■ Short task
Copy out each of the following lines without changing anything.

■ Supplied information
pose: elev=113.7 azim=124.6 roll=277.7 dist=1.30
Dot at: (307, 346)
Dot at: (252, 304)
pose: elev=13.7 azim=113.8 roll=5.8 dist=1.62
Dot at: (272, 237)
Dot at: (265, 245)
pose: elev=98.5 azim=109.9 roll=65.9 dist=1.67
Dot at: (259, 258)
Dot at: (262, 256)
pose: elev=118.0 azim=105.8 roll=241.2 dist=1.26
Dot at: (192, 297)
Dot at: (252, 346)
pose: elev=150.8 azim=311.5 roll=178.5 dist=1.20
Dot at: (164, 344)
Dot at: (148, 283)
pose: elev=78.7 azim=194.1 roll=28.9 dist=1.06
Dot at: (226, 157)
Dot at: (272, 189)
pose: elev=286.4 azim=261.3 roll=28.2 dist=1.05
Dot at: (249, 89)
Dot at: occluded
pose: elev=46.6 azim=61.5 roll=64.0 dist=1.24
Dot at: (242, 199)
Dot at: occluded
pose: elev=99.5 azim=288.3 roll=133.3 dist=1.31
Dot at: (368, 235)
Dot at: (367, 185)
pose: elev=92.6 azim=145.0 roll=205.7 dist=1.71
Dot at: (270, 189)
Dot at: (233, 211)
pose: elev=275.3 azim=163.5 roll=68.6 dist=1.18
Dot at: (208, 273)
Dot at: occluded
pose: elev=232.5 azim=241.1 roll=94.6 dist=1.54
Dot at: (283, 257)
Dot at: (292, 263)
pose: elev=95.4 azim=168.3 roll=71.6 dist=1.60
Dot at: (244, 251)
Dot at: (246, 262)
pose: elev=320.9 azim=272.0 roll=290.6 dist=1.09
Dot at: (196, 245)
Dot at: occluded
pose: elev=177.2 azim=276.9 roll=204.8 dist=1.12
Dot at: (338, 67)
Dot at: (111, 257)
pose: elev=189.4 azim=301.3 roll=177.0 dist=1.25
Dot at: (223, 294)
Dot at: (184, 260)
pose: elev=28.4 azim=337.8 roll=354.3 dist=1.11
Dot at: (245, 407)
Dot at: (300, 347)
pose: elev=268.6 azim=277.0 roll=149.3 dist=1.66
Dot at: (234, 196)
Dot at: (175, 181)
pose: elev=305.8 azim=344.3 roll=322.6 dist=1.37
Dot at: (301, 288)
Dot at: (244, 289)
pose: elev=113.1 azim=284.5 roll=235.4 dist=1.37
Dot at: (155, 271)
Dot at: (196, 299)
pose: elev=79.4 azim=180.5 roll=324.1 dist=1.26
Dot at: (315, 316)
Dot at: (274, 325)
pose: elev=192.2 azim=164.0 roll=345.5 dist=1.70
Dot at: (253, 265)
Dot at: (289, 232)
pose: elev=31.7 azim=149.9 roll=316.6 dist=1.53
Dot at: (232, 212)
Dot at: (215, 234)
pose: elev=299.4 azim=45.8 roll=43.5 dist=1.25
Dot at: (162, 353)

■ Answer in full
pose: elev=113.7 azim=124.6 roll=277.7 dist=1.30
Dot at: (307, 346)
Dot at: (252, 304)
pose: elev=13.7 azim=113.8 roll=5.8 dist=1.62
Dot at: (272, 237)
Dot at: (265, 245)
pose: elev=98.5 azim=109.9 roll=65.9 dist=1.67
Dot at: (259, 258)
Dot at: (262, 256)
pose: elev=118.0 azim=105.8 roll=241.2 dist=1.26
Dot at: (192, 297)
Dot at: (252, 346)
pose: elev=150.8 azim=311.5 roll=178.5 dist=1.20
Dot at: (164, 344)
Dot at: (148, 283)
pose: elev=78.7 azim=194.1 roll=28.9 dist=1.06
Dot at: (226, 157)
Dot at: (272, 189)
pose: elev=286.4 azim=261.3 roll=28.2 dist=1.05
Dot at: (249, 89)
Dot at: occluded
pose: elev=46.6 azim=61.5 roll=64.0 dist=1.24
Dot at: (242, 199)
Dot at: occluded
pose: elev=99.5 azim=288.3 roll=133.3 dist=1.31
Dot at: (368, 235)
Dot at: (367, 185)
pose: elev=92.6 azim=145.0 roll=205.7 dist=1.71
Dot at: (270, 189)
Dot at: (233, 211)
pose: elev=275.3 azim=163.5 roll=68.6 dist=1.18
Dot at: (208, 273)
Dot at: occluded
pose: elev=232.5 azim=241.1 roll=94.6 dist=1.54
Dot at: (283, 257)
Dot at: (292, 263)
pose: elev=95.4 azim=168.3 roll=71.6 dist=1.60
Dot at: (244, 251)
Dot at: (246, 262)
pose: elev=320.9 azim=272.0 roll=290.6 dist=1.09
Dot at: (196, 245)
Dot at: occluded
pose: elev=177.2 azim=276.9 roll=204.8 dist=1.12
Dot at: (338, 67)
Dot at: (111, 257)
pose: elev=189.4 azim=301.3 roll=177.0 dist=1.25
Dot at: (223, 294)
Dot at: (184, 260)
pose: elev=28.4 azim=337.8 roll=354.3 dist=1.11
Dot at: (245, 407)
Dot at: (300, 347)
pose: elev=268.6 azim=277.0 roll=149.3 dist=1.66
Dot at: (234, 196)
Dot at: (175, 181)
pose: elev=305.8 azim=344.3 roll=322.6 dist=1.37
Dot at: (301, 288)
Dot at: (244, 289)
pose: elev=113.1 azim=284.5 roll=235.4 dist=1.37
Dot at: (155, 271)
Dot at: (196, 299)
pose: elev=79.4 azim=180.5 roll=324.1 dist=1.26
Dot at: (315, 316)
Dot at: (274, 325)
pose: elev=192.2 azim=164.0 roll=345.5 dist=1.70
Dot at: (253, 265)
Dot at: (289, 232)
pose: elev=31.7 azim=149.9 roll=316.6 dist=1.53
Dot at: (232, 212)
Dot at: (215, 234)
pose: elev=299.4 azim=45.8 roll=43.5 dist=1.25
Dot at: (162, 353)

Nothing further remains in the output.